Her hands trembled. She gripped the sink until her knuckles went white.

"Not today," she whispered.

 She went back to the rink. On the seventh day, Coach Bennett watched her attempt a basic glide without touching the boards. Nyah pushed off carefully, knees bent, arms held awkwardly for balance. She wobbled. Corrected. Her blade caught an edge.

She fell hard. The breath left her body in a sharp rush. She lay there, staring at the ceiling lights, chest heaving. Coach Bennett didn't rush to her side.
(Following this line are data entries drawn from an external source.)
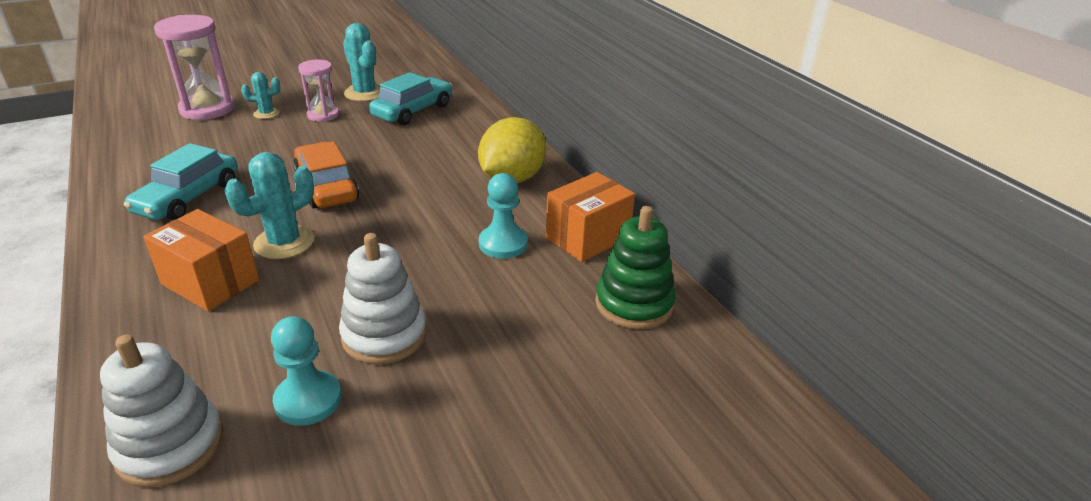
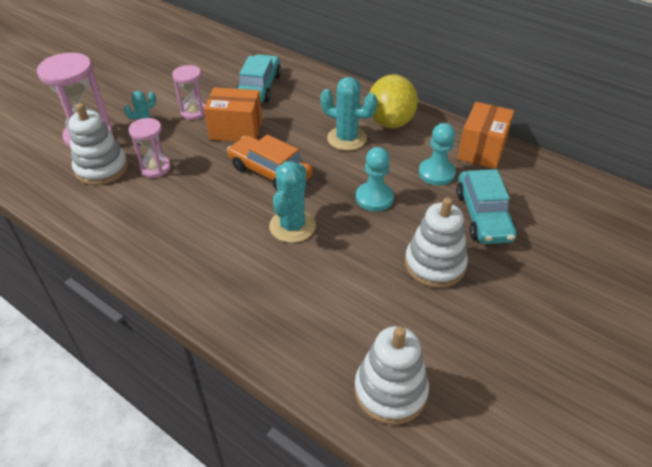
camera: 25 degrees left, 10 degrees up
turquoise car [124,143,238,220] -> turquoise car moved to [456,169,517,244]
orange box [143,209,259,312] -> orange box moved to [204,87,262,142]
turquoise pawn [271,316,342,426] -> turquoise pawn moved to [356,147,394,212]
turquoise cactus [343,23,380,102] -> turquoise cactus moved to [321,77,377,151]
green stacking toy [595,206,676,329] -> none
none -> white stacking toy [69,103,128,185]
none -> pink hourglass [129,118,171,178]

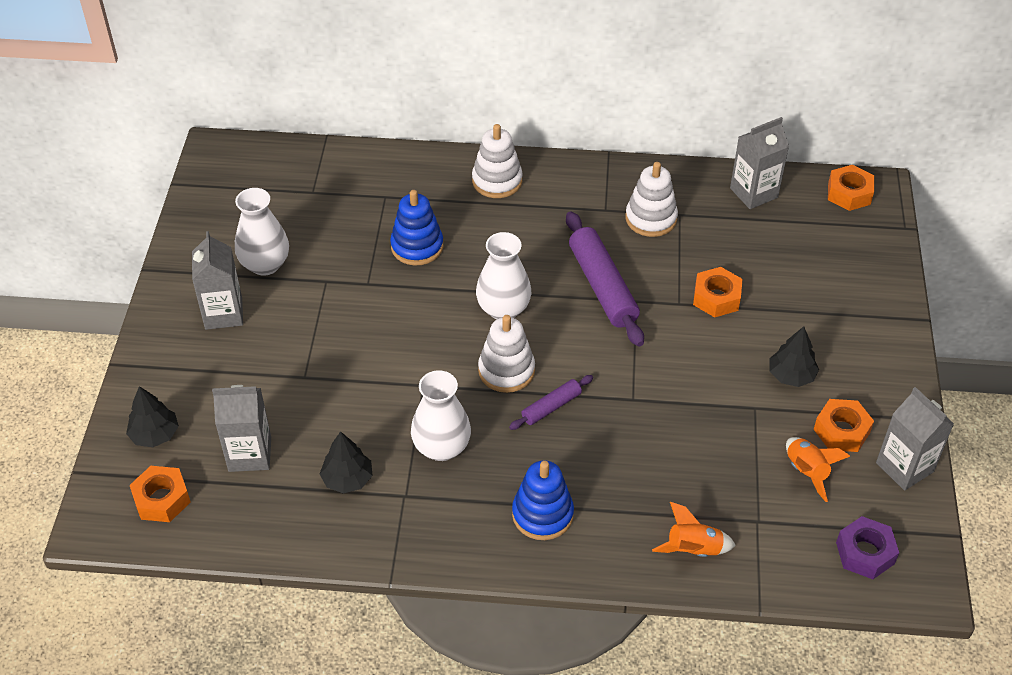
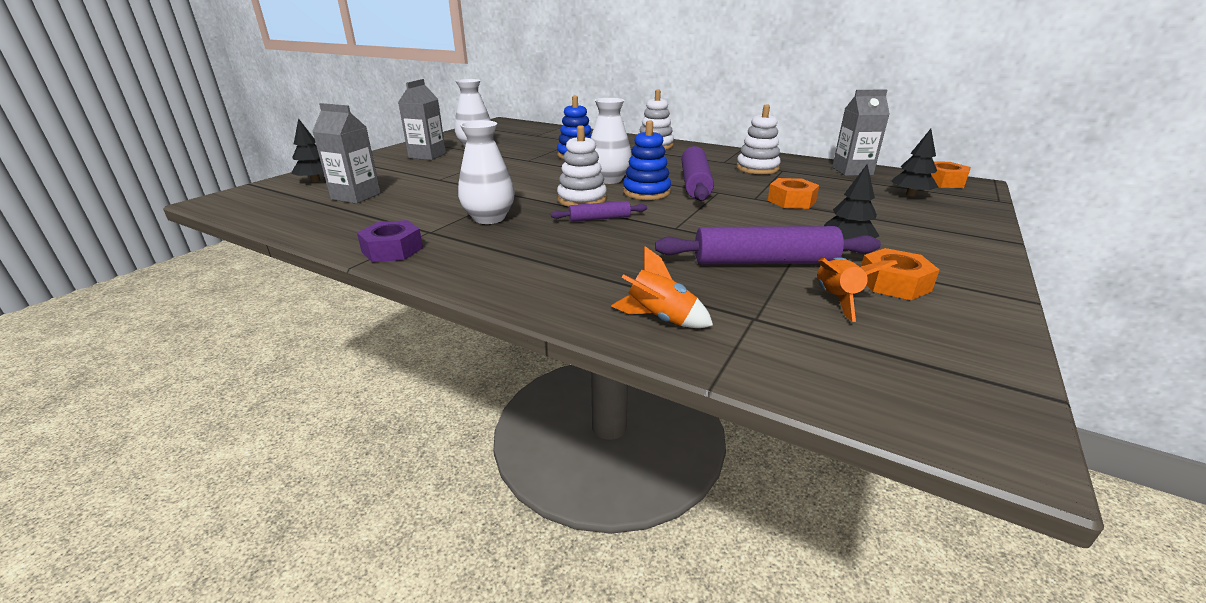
camera: 25 degrees right, 20 degrees down
orange nut [130,466,191,522] -> none
black tree [320,431,373,494] -> black tree moved to [891,129,938,196]
blue stacking toy [512,460,574,540] -> blue stacking toy moved to [623,120,671,200]
purple nut [836,516,899,579] -> purple nut moved to [357,220,423,262]
grey carton [876,387,954,491] -> none
none -> purple rolling pin [655,226,881,265]

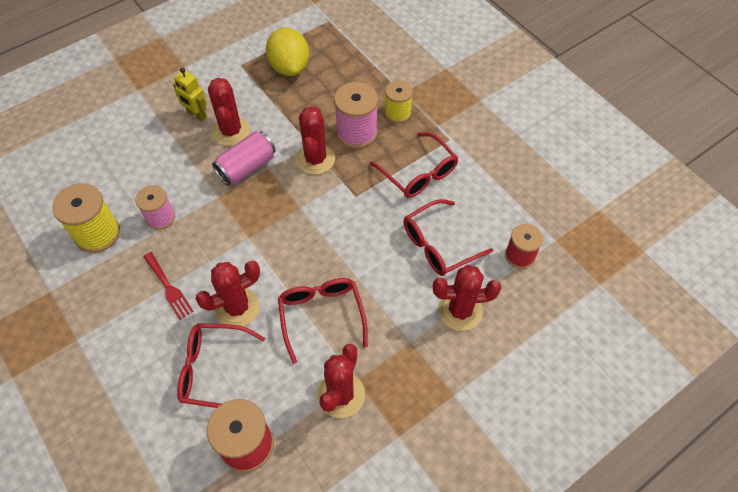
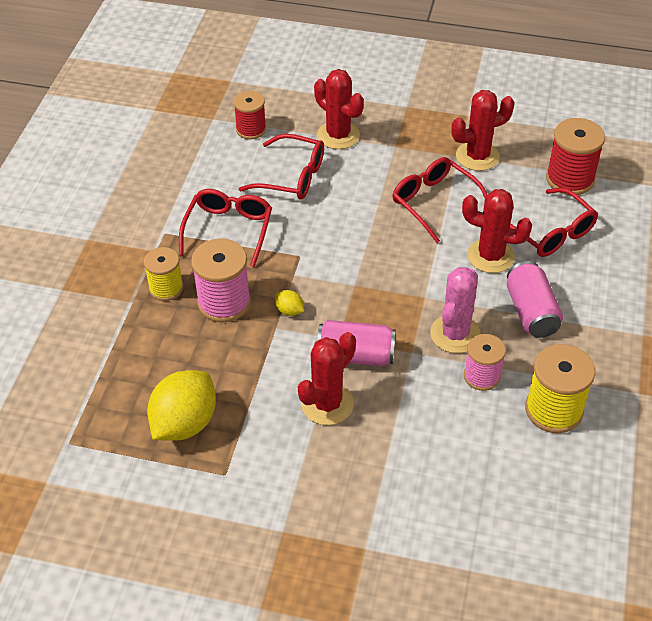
camera: 130 degrees left, 10 degrees down
red fork [143,252,194,320] -> pink can [507,261,563,338]
yellow robot [173,68,207,122] -> none
red glasses [278,278,368,364] -> red glasses turned 105 degrees clockwise [392,157,488,243]
red cactus [296,106,335,175] -> yellow lemon [275,290,304,316]
none -> pink cactus [430,267,481,353]

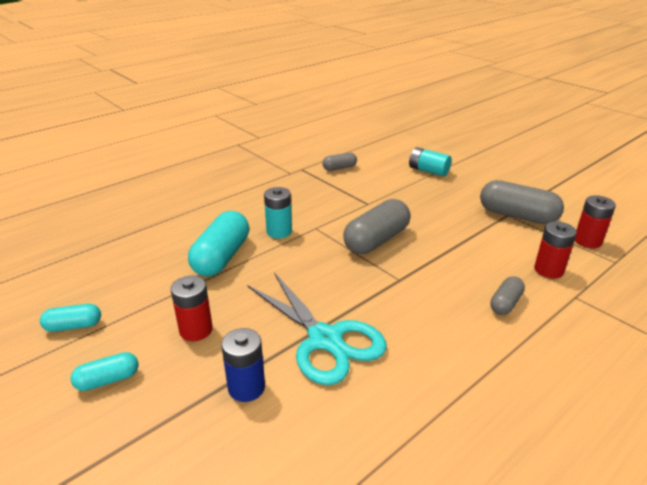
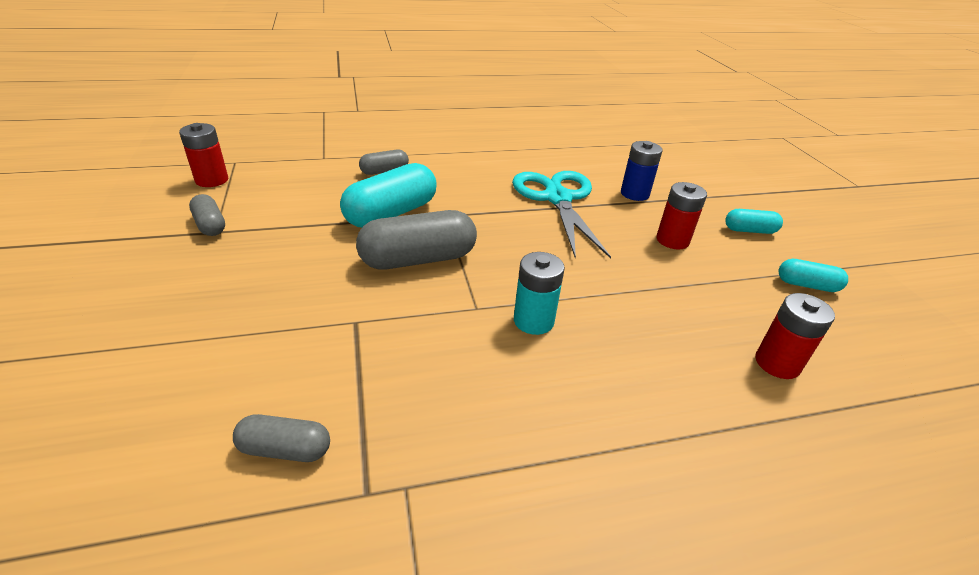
camera: 155 degrees left, 5 degrees up
turquoise capsule [188,211,249,277] -> turquoise capsule moved to [340,163,437,228]
turquoise battery [409,147,452,177] -> none
grey capsule [480,180,564,224] -> grey capsule [189,194,225,236], size x0.53
red battery [534,221,577,278] -> red battery moved to [755,293,835,379]

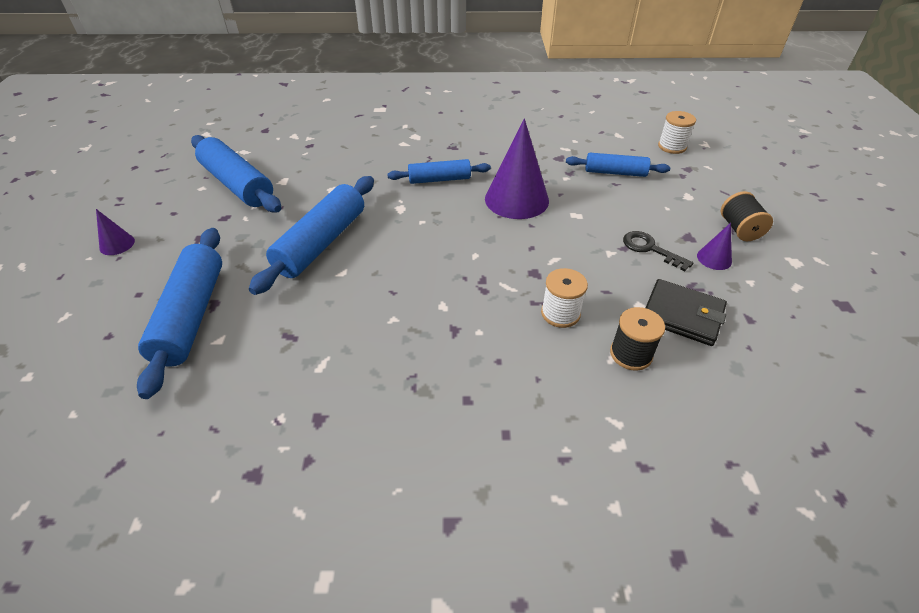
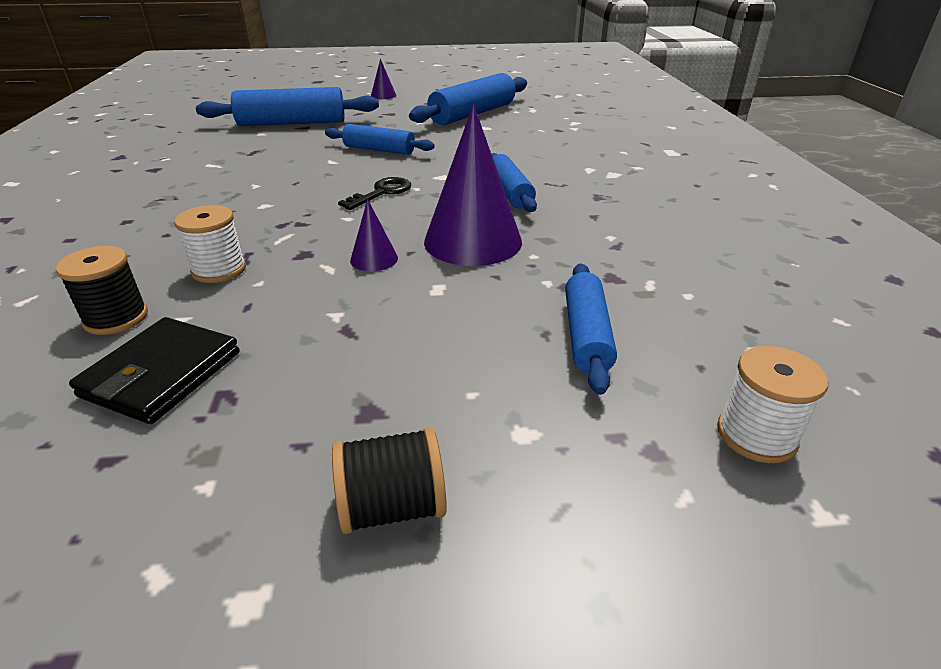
camera: 85 degrees right, 10 degrees down
blue rolling pin [249,176,374,295] -> blue rolling pin [325,124,435,155], size x0.61
black key [623,231,694,271] -> black key moved to [338,177,411,210]
purple cone [697,223,732,270] -> purple cone moved to [350,199,398,272]

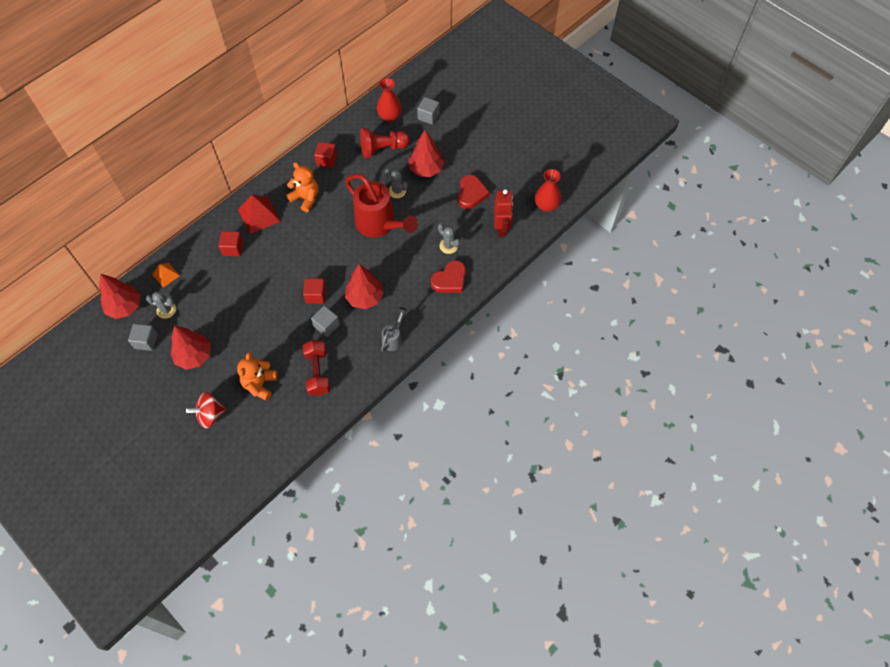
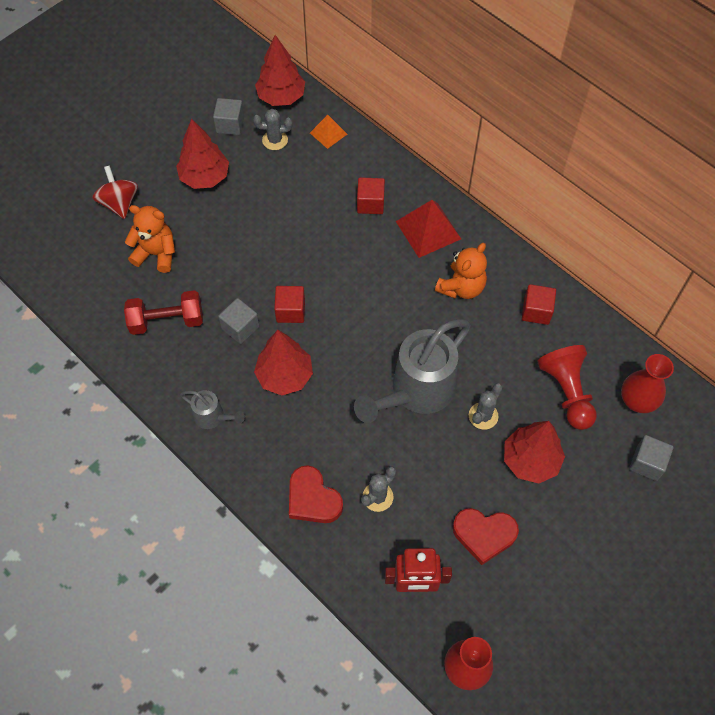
camera: 90 degrees right, 0 degrees up
grey cactus [146,291,176,319] -> grey cactus turned 75 degrees clockwise [253,109,292,150]
red watering can [345,174,418,238] -> grey watering can [354,319,471,423]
Nyah rolled over slowly, pushing herself up, pain flaring bright and hot. She stood. Tried again.

 This time, she made it halfway across the ice. It wasn't pretty.

It was real. Coach Bennett nodded once. After practice, he handed her a folded sheet of paper.

"Conditional acceptance," he said. "Three months."

Nyah's heart slammed against her ribs.

"You'll train fundamentals. Strength. Balance. Rehabilitation for that knee. No promises beyond that." Her hands shook as she took the paper.

"Thank you," she whispered.

Coach Bennett met her eyes. "This won't be kind."

Nyah nodded. "Neither has my life." Something like respect crossed his face.

 That night, alone in her bunk, Nyah stared at the ceiling again. Her body ached everywhere. Her knee pulsed. Her heart felt raw.

But beneath the pain, something fragile and dangerous bloomed.

Not hope. Permission. She pressed the acceptance paper to her chest, breathing shallow and careful. She hadn't made it. She had been allowed to try. And for now, that was enough to keep her alive.